→ УСЛОВИЯ ЗАДАНИЯ
1. Перечислите, пожалуйста, все термины, которым во фрагменте даны определения, вместе с сокращениями или пояснениями в скобках.
2. Перепишите без изменений часть фрагмента, которая открывается словами, содержащими «БАЛЛ (Б) – единица», и завершается словами «продукции. Рассчитывается в БАЛЛАХ и рублях.».

→ ВЫБРАННЫЙ ФРАГМЕНТ
☆ ☆ ☆ ☆ ☆

БАЛЛ (Б) – единица измерения, которая используется при подсчетах результатов работы КОНСУЛЬТАНТА. Она соответствует определенному объему приобретенной продукции. БАЛЛЫ начисляются КОНСУЛЬТАНТУ на его уникальный РЕГИСТРАЦИОННЫЙ НОМЕР. Компания оставляет за собой право вносить изменения в стоимость БАЛЛА для расчета ОБЪЕМНОЙ СКИДКИ.
РАСЧЕТНЫЙ ПЕРИОД (КАМПАНИЯ) – период действия одного каталога, устанавливаемый Компанией.
ЛИЧНЫЙ ОБЪЕМ (ЛО) – объем продукции, лично приобретенной КОНСУЛЬТАНТОМ в РАСЧЕТНОМ ПЕРИОДЕ. Рассчитывается в БАЛЛАХ и рублях.
ОБЪЕМ ПРОДАЖ (ОП) – объем приобретенной за РАСЧЕТНЫЙ ПЕРИОД продукции. Рассчитывается в БАЛЛАХ и рублях.

☆ ☆ ☆ ☆ ☆

Данные сегментации:

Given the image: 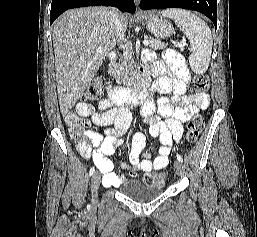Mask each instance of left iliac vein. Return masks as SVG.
Here are the masks:
<instances>
[{"label": "left iliac vein", "mask_w": 257, "mask_h": 237, "mask_svg": "<svg viewBox=\"0 0 257 237\" xmlns=\"http://www.w3.org/2000/svg\"><path fill=\"white\" fill-rule=\"evenodd\" d=\"M174 168L178 176L184 175V172H185L184 166L180 161L177 160L174 162Z\"/></svg>", "instance_id": "4c4485c4"}]
</instances>
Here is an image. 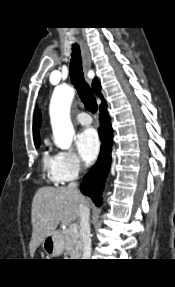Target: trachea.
I'll list each match as a JSON object with an SVG mask.
<instances>
[{
    "label": "trachea",
    "mask_w": 175,
    "mask_h": 287,
    "mask_svg": "<svg viewBox=\"0 0 175 287\" xmlns=\"http://www.w3.org/2000/svg\"><path fill=\"white\" fill-rule=\"evenodd\" d=\"M70 62V78L76 88L85 108L92 113L97 111V102L92 89L86 83L82 72V58L79 46L75 43L72 45V54Z\"/></svg>",
    "instance_id": "3493384b"
}]
</instances>
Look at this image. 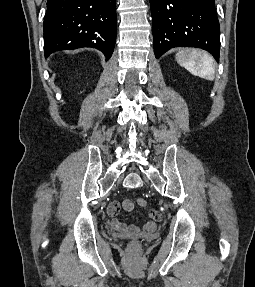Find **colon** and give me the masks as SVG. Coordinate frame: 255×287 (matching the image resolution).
Returning a JSON list of instances; mask_svg holds the SVG:
<instances>
[{"label":"colon","mask_w":255,"mask_h":287,"mask_svg":"<svg viewBox=\"0 0 255 287\" xmlns=\"http://www.w3.org/2000/svg\"><path fill=\"white\" fill-rule=\"evenodd\" d=\"M137 202L140 206H146L147 205V201L143 198H138Z\"/></svg>","instance_id":"5ec220e1"}]
</instances>
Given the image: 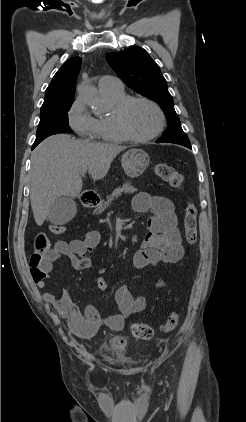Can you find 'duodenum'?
Instances as JSON below:
<instances>
[{
  "label": "duodenum",
  "mask_w": 246,
  "mask_h": 422,
  "mask_svg": "<svg viewBox=\"0 0 246 422\" xmlns=\"http://www.w3.org/2000/svg\"><path fill=\"white\" fill-rule=\"evenodd\" d=\"M99 200L96 196L93 195H87L83 198V204L87 207V208H94L98 205Z\"/></svg>",
  "instance_id": "obj_1"
}]
</instances>
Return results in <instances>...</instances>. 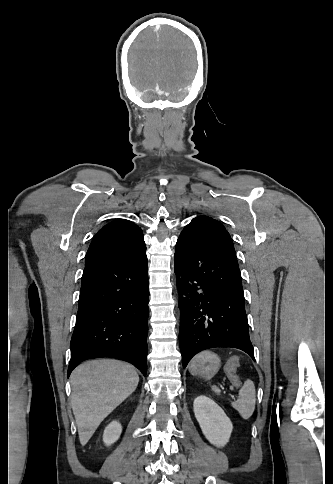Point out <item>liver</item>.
<instances>
[{"mask_svg":"<svg viewBox=\"0 0 333 484\" xmlns=\"http://www.w3.org/2000/svg\"><path fill=\"white\" fill-rule=\"evenodd\" d=\"M72 410L82 446L100 423L137 388L133 366L117 360H92L73 370Z\"/></svg>","mask_w":333,"mask_h":484,"instance_id":"1","label":"liver"}]
</instances>
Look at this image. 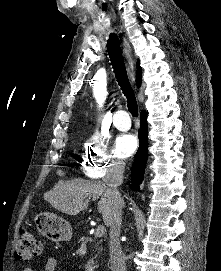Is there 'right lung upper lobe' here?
<instances>
[{
  "label": "right lung upper lobe",
  "mask_w": 221,
  "mask_h": 271,
  "mask_svg": "<svg viewBox=\"0 0 221 271\" xmlns=\"http://www.w3.org/2000/svg\"><path fill=\"white\" fill-rule=\"evenodd\" d=\"M136 68H137V70H136V74H137L136 83H137V86L139 87L141 84V76H142V70H141V67L139 64V60L137 61Z\"/></svg>",
  "instance_id": "right-lung-upper-lobe-1"
}]
</instances>
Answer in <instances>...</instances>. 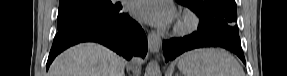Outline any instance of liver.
Wrapping results in <instances>:
<instances>
[{
	"label": "liver",
	"mask_w": 287,
	"mask_h": 76,
	"mask_svg": "<svg viewBox=\"0 0 287 76\" xmlns=\"http://www.w3.org/2000/svg\"><path fill=\"white\" fill-rule=\"evenodd\" d=\"M125 61L97 43H81L61 53L48 76H123Z\"/></svg>",
	"instance_id": "liver-1"
}]
</instances>
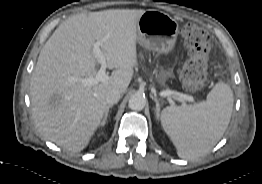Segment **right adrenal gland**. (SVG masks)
<instances>
[{
  "label": "right adrenal gland",
  "mask_w": 262,
  "mask_h": 184,
  "mask_svg": "<svg viewBox=\"0 0 262 184\" xmlns=\"http://www.w3.org/2000/svg\"><path fill=\"white\" fill-rule=\"evenodd\" d=\"M112 106H113V105H108V106H107V109H106L105 114H104L103 121H102L101 124H100L101 126H104V125L106 124L107 118H108V114H109V110H110V108H112Z\"/></svg>",
  "instance_id": "right-adrenal-gland-1"
}]
</instances>
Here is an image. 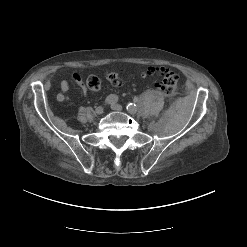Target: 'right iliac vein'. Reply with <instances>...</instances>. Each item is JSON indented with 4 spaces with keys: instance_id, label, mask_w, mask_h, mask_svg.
<instances>
[{
    "instance_id": "1",
    "label": "right iliac vein",
    "mask_w": 247,
    "mask_h": 247,
    "mask_svg": "<svg viewBox=\"0 0 247 247\" xmlns=\"http://www.w3.org/2000/svg\"><path fill=\"white\" fill-rule=\"evenodd\" d=\"M104 112V108L102 106H98L95 109V114L101 115Z\"/></svg>"
}]
</instances>
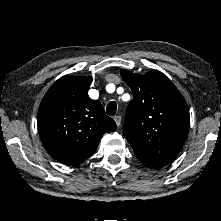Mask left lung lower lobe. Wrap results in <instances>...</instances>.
I'll return each instance as SVG.
<instances>
[{
    "instance_id": "1",
    "label": "left lung lower lobe",
    "mask_w": 221,
    "mask_h": 221,
    "mask_svg": "<svg viewBox=\"0 0 221 221\" xmlns=\"http://www.w3.org/2000/svg\"><path fill=\"white\" fill-rule=\"evenodd\" d=\"M135 156L147 167L151 168V169H160L162 167H164L165 165H167V163L164 162H160V161H155L152 159H149L143 155L140 154H135Z\"/></svg>"
}]
</instances>
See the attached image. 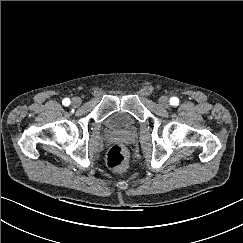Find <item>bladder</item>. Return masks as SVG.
<instances>
[{"mask_svg":"<svg viewBox=\"0 0 243 243\" xmlns=\"http://www.w3.org/2000/svg\"><path fill=\"white\" fill-rule=\"evenodd\" d=\"M132 119L122 113H115L107 119V126L113 131H126L131 128Z\"/></svg>","mask_w":243,"mask_h":243,"instance_id":"31cf9c89","label":"bladder"}]
</instances>
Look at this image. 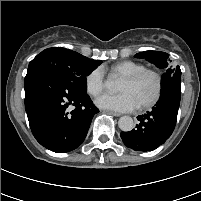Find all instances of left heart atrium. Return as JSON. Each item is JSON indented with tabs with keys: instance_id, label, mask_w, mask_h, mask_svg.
I'll return each mask as SVG.
<instances>
[{
	"instance_id": "1",
	"label": "left heart atrium",
	"mask_w": 201,
	"mask_h": 201,
	"mask_svg": "<svg viewBox=\"0 0 201 201\" xmlns=\"http://www.w3.org/2000/svg\"><path fill=\"white\" fill-rule=\"evenodd\" d=\"M96 105L101 109L115 112H129L138 106L127 92L104 94L96 100Z\"/></svg>"
}]
</instances>
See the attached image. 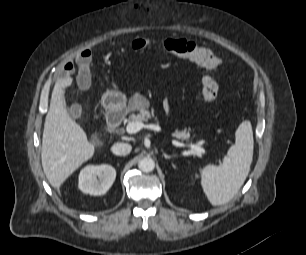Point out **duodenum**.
I'll return each mask as SVG.
<instances>
[{
    "label": "duodenum",
    "instance_id": "obj_1",
    "mask_svg": "<svg viewBox=\"0 0 306 255\" xmlns=\"http://www.w3.org/2000/svg\"><path fill=\"white\" fill-rule=\"evenodd\" d=\"M125 111V106H121L118 108H112L107 112L106 119L111 132H114L120 126L125 116Z\"/></svg>",
    "mask_w": 306,
    "mask_h": 255
}]
</instances>
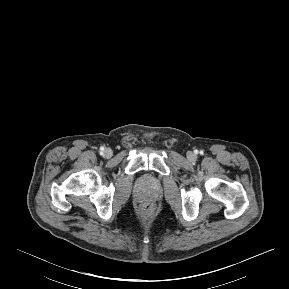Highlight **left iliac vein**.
I'll use <instances>...</instances> for the list:
<instances>
[{
  "mask_svg": "<svg viewBox=\"0 0 289 289\" xmlns=\"http://www.w3.org/2000/svg\"><path fill=\"white\" fill-rule=\"evenodd\" d=\"M194 157H195V156H194L193 153H189V154H188V158H189V159H194Z\"/></svg>",
  "mask_w": 289,
  "mask_h": 289,
  "instance_id": "left-iliac-vein-1",
  "label": "left iliac vein"
}]
</instances>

☆ ☆ ☆ ☆ ☆

→ РЕШЕНИЯ ПО ЗАДАНИЯМ
1.
БАЛЛ (Б)
РАСЧЕТНЫЙ ПЕРИОД (КАМПАНИЯ)
ЛИЧНЫЙ ОБЪЕМ (ЛО)
ОБЪЕМ ПРОДАЖ (ОП)

2.
БАЛЛ (Б) – единица измерения, которая используется при подсчетах результатов работы КОНСУЛЬТАНТА. Она соответствует определенному объему приобретенной продукции. БАЛЛЫ начисляются КОНСУЛЬТАНТУ на его уникальный РЕГИСТРАЦИОННЫЙ НОМЕР. Компания оставляет за собой право вносить изменения в стоимость БАЛЛА для расчета ОБЪЕМНОЙ СКИДКИ.
РАСЧЕТНЫЙ ПЕРИОД (КАМПАНИЯ) – период действия одного каталога, устанавливаемый Компанией.
ЛИЧНЫЙ ОБЪЕМ (ЛО) – объем продукции, лично приобретенной КОНСУЛЬТАНТОМ в РАСЧЕТНОМ ПЕРИОДЕ. Рассчитывается в БАЛЛАХ и рублях.
ОБЪЕМ ПРОДАЖ (ОП) – объем приобретенной за РАСЧЕТНЫЙ ПЕРИОД продукции. Рассчитывается в БАЛЛАХ и рублях.